[[ Information given, beginning ]]

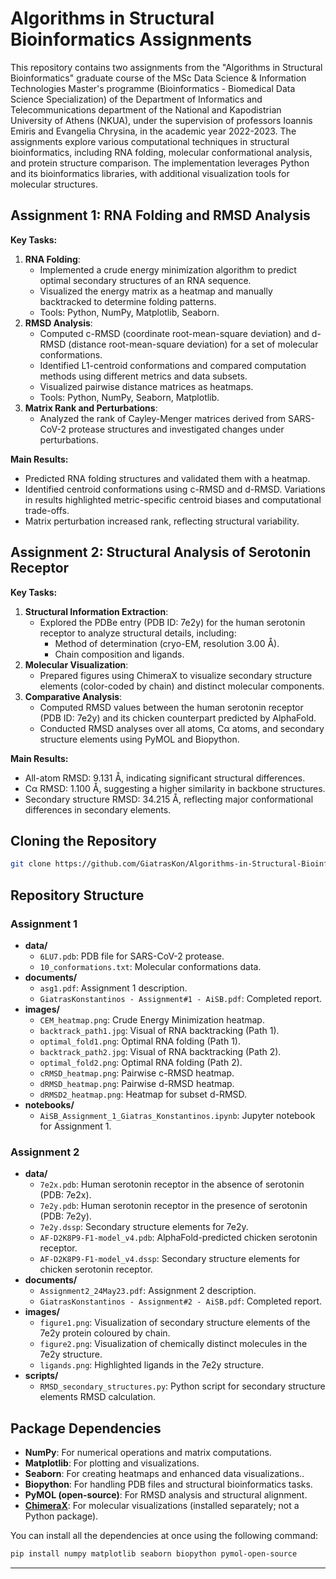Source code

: 
# Algorithms in Structural Bioinformatics Assignments

This repository contains two assignments from the "Algorithms in Structural Bioinformatics" graduate course of the MSc Data Science & Information Technologies Master's programme (Bioinformatics - Biomedical Data Science Specialization) of the Department of Informatics and Telecommunications department of the National and Kapodistrian University of Athens (NKUA), under the supervision of professors Ioannis Emiris and Evangelia Chrysina, in the academic year 2022-2023. The assignments explore various computational techniques in structural bioinformatics, including RNA folding, molecular conformational analysis, and protein structure comparison. The implementation leverages Python and its bioinformatics libraries, with additional visualization tools for molecular structures.

## Assignment 1: RNA Folding and RMSD Analysis

**Key Tasks:**
1. **RNA Folding**:
    - Implemented a crude energy minimization algorithm to predict optimal secondary structures of an RNA sequence.
    - Visualized the energy matrix as a heatmap and manually backtracked to determine folding patterns.
    - Tools: Python, NumPy, Matplotlib, Seaborn.
2. **RMSD Analysis**:
    - Computed c-RMSD (coordinate root-mean-square deviation) and d-RMSD (distance root-mean-square deviation) for a set of molecular conformations.
    - Identified L1-centroid conformations and compared computation methods using different metrics and data subsets.
    - Visualized pairwise distance matrices as heatmaps.
    - Tools: Python, NumPy, Seaborn, Matplotlib.
3. **Matrix Rank and Perturbations**:
    - Analyzed the rank of Cayley-Menger matrices derived from SARS-CoV-2 protease structures and investigated changes under perturbations.

**Main Results:**
- Predicted RNA folding structures and validated them with a heatmap.
- Identified centroid conformations using c-RMSD and d-RMSD. Variations in results highlighted metric-specific centroid biases and computational trade-offs.
- Matrix perturbation increased rank, reflecting structural variability.

## Assignment 2: Structural Analysis of Serotonin Receptor

**Key Tasks:**
1. **Structural Information Extraction**:
    - Explored the PDBe entry (PDB ID: 7e2y) for the human serotonin receptor to analyze structural details, including:
        - Method of determination (cryo-EM, resolution 3.00 Å).
        - Chain composition and ligands.
2. **Molecular Visualization**:
    - Prepared figures using ChimeraX to visualize secondary structure elements (color-coded by chain) and distinct molecular components.
3. **Comparative Analysis**:
    - Computed RMSD values between the human serotonin receptor (PDB ID: 7e2y) and its chicken counterpart predicted by AlphaFold.
    - Conducted RMSD analyses over all atoms, Cα atoms, and secondary structure elements using PyMOL and Biopython.

**Main Results:**
- All-atom RMSD: 9.131 Å, indicating significant structural differences.
- Cα RMSD: 1.100 Å, suggesting a higher similarity in backbone structures.
- Secondary structure RMSD: 34.215 Å, reflecting major conformational differences in secondary elements.

## Cloning the Repository

```sh
git clone https://github.com/GiatrasKon/Algorithms-in-Structural-Bioinformatics-Assignments.git
```

## Repository Structure

### Assignment 1
- **data/**
    - `6LU7.pdb`: PDB file for SARS-CoV-2 protease.
    - `10_conformations.txt`: Molecular conformations data.
- **documents/**
    - `asg1.pdf`: Assignment 1 description.
    - `GiatrasKonstantinos - Assignment#1 - AiSB.pdf`: Completed report.
- **images/**
    - `CEM_heatmap.png`: Crude Energy Minimization heatmap.
    - `backtrack_path1.jpg`: Visual of RNA backtracking (Path 1).
    - `optimal_fold1.png`: Optimal RNA folding (Path 1).
    - `backtrack_path2.jpg`: Visual of RNA backtracking (Path 2).
    - `optimal_fold2.png`: Optimal RNA folding (Path 2).
    - `cRMSD_heatmap.png`: Pairwise c-RMSD heatmap.
    - `dRMSD_heatmap.png`: Pairwise d-RMSD heatmap.
    - `dRMSD2_heatmap.png`: Heatmap for subset d-RMSD.
- **notebooks/**
  - `AiSB_Assignment_1_Giatras_Konstantinos.ipynb`: Jupyter notebook for Assignment 1.

### Assignment 2
- **data/**
    - `7e2x.pdb`: Human serotonin receptor in the absence of serotonin (PDB: 7e2x).
    - `7e2y.pdb`: Human serotonin receptor in the presence of serotonin (PDB: 7e2y).
    - `7e2y.dssp`: Secondary structure elements for 7e2y.
    - `AF-D2K8P9-F1-model_v4.pdb`: AlphaFold-predicted chicken serotonin receptor.
    - `AF-D2K8P9-F1-model_v4.dssp`: Secondary structure elements for chicken serotonin receptor.
- **documents/**
    - `Assignment2_24May23.pdf`: Assignment 2 description.
    - `GiatrasKonstantinos - Assignment#2 - AiSB.pdf`: Completed report.
- **images/**
    - `figure1.png`: Visualization of secondary structure elements of the 7e2y protein coloured by chain.
    - `figure2.png`: Visualization of chemically distinct molecules in the 7e2y structure.
    - `ligands.png`: Highlighted ligands in the 7e2y structure.
- **scripts/**
    - `RMSD_secondary_structures.py`: Python script for secondary structure elements RMSD calculation.

## Package Dependencies

- **NumPy**: For numerical operations and matrix computations.
- **Matplotlib**: For plotting and visualizations.
- **Seaborn**: For creating heatmaps and enhanced data visualizations..
- **Biopython**: For handling PDB files and structural bioinformatics tasks.
- **PyMOL (open-source)**: For RMSD analysis and structural alignment.
- **[ChimeraX](https://www.cgl.ucsf.edu/chimerax/download.html)**: For molecular visualizations (installed separately; not a Python package).

You can install all the dependencies at once using the following command:

```sh
pip install numpy matplotlib seaborn biopython pymol-open-source
```

---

[[ Information given, end ]]

Would you output the data exactly, without any of its images?

Source code

: 
# Algorithms in Structural Bioinformatics Assignments

This repository contains two assignments from the "Algorithms in Structural Bioinformatics" graduate course of the MSc Data Science & Information Technologies Master's programme (Bioinformatics - Biomedical Data Science Specialization) of the Department of Informatics and Telecommunications department of the National and Kapodistrian University of Athens (NKUA), under the supervision of professors Ioannis Emiris and Evangelia Chrysina, in the academic year 2022-2023. The assignments explore various computational techniques in structural bioinformatics, including RNA folding, molecular conformational analysis, and protein structure comparison. The implementation leverages Python and its bioinformatics libraries, with additional visualization tools for molecular structures.

## Assignment 1: RNA Folding and RMSD Analysis

**Key Tasks:**
1. **RNA Folding**:
    - Implemented a crude energy minimization algorithm to predict optimal secondary structures of an RNA sequence.
    - Visualized the energy matrix as a heatmap and manually backtracked to determine folding patterns.
    - Tools: Python, NumPy, Matplotlib, Seaborn.
2. **RMSD Analysis**:
    - Computed c-RMSD (coordinate root-mean-square deviation) and d-RMSD (distance root-mean-square deviation) for a set of molecular conformations.
    - Identified L1-centroid conformations and compared computation methods using different metrics and data subsets.
    - Visualized pairwise distance matrices as heatmaps.
    - Tools: Python, NumPy, Seaborn, Matplotlib.
3. **Matrix Rank and Perturbations**:
    - Analyzed the rank of Cayley-Menger matrices derived from SARS-CoV-2 protease structures and investigated changes under perturbations.

**Main Results:**
- Predicted RNA folding structures and validated them with a heatmap.
- Identified centroid conformations using c-RMSD and d-RMSD. Variations in results highlighted metric-specific centroid biases and computational trade-offs.
- Matrix perturbation increased rank, reflecting structural variability.

## Assignment 2: Structural Analysis of Serotonin Receptor

**Key Tasks:**
1. **Structural Information Extraction**:
    - Explored the PDBe entry (PDB ID: 7e2y) for the human serotonin receptor to analyze structural details, including:
        - Method of determination (cryo-EM, resolution 3.00 Å).
        - Chain composition and ligands.
2. **Molecular Visualization**:
    - Prepared figures using ChimeraX to visualize secondary structure elements (color-coded by chain) and distinct molecular components.
3. **Comparative Analysis**:
    - Computed RMSD values between the human serotonin receptor (PDB ID: 7e2y) and its chicken counterpart predicted by AlphaFold.
    - Conducted RMSD analyses over all atoms, Cα atoms, and secondary structure elements using PyMOL and Biopython.

**Main Results:**
- All-atom RMSD: 9.131 Å, indicating significant structural differences.
- Cα RMSD: 1.100 Å, suggesting a higher similarity in backbone structures.
- Secondary structure RMSD: 34.215 Å, reflecting major conformational differences in secondary elements.

## Cloning the Repository

```sh
git clone https://github.com/GiatrasKon/Algorithms-in-Structural-Bioinformatics-Assignments.git
```

## Repository Structure

### Assignment 1
- **data/**
    - `6LU7.pdb`: PDB file for SARS-CoV-2 protease.
    - `10_conformations.txt`: Molecular conformations data.
- **documents/**
    - `asg1.pdf`: Assignment 1 description.
    - `GiatrasKonstantinos - Assignment#1 - AiSB.pdf`: Completed report.
- **images/**
    - `CEM_heatmap.png`: Crude Energy Minimization heatmap.
    - `backtrack_path1.jpg`: Visual of RNA backtracking (Path 1).
    - `optimal_fold1.png`: Optimal RNA folding (Path 1).
    - `backtrack_path2.jpg`: Visual of RNA backtracking (Path 2).
    - `optimal_fold2.png`: Optimal RNA folding (Path 2).
    - `cRMSD_heatmap.png`: Pairwise c-RMSD heatmap.
    - `dRMSD_heatmap.png`: Pairwise d-RMSD heatmap.
    - `dRMSD2_heatmap.png`: Heatmap for subset d-RMSD.
- **notebooks/**
  - `AiSB_Assignment_1_Giatras_Konstantinos.ipynb`: Jupyter notebook for Assignment 1.

### Assignment 2
- **data/**
    - `7e2x.pdb`: Human serotonin receptor in the absence of serotonin (PDB: 7e2x).
    - `7e2y.pdb`: Human serotonin receptor in the presence of serotonin (PDB: 7e2y).
    - `7e2y.dssp`: Secondary structure elements for 7e2y.
    - `AF-D2K8P9-F1-model_v4.pdb`: AlphaFold-predicted chicken serotonin receptor.
    - `AF-D2K8P9-F1-model_v4.dssp`: Secondary structure elements for chicken serotonin receptor.
- **documents/**
    - `Assignment2_24May23.pdf`: Assignment 2 description.
    - `GiatrasKonstantinos - Assignment#2 - AiSB.pdf`: Completed report.
- **images/**
    - `figure1.png`: Visualization of secondary structure elements of the 7e2y protein coloured by chain.
    - `figure2.png`: Visualization of chemically distinct molecules in the 7e2y structure.
    - `ligands.png`: Highlighted ligands in the 7e2y structure.
- **scripts/**
    - `RMSD_secondary_structures.py`: Python script for secondary structure elements RMSD calculation.

## Package Dependencies

- **NumPy**: For numerical operations and matrix computations.
- **Matplotlib**: For plotting and visualizations.
- **Seaborn**: For creating heatmaps and enhanced data visualizations..
- **Biopython**: For handling PDB files and structural bioinformatics tasks.
- **PyMOL (open-source)**: For RMSD analysis and structural alignment.
- **[ChimeraX](https://www.cgl.ucsf.edu/chimerax/download.html)**: For molecular visualizations (installed separately; not a Python package).

You can install all the dependencies at once using the following command:

```sh
pip install numpy matplotlib seaborn biopython pymol-open-source
```

---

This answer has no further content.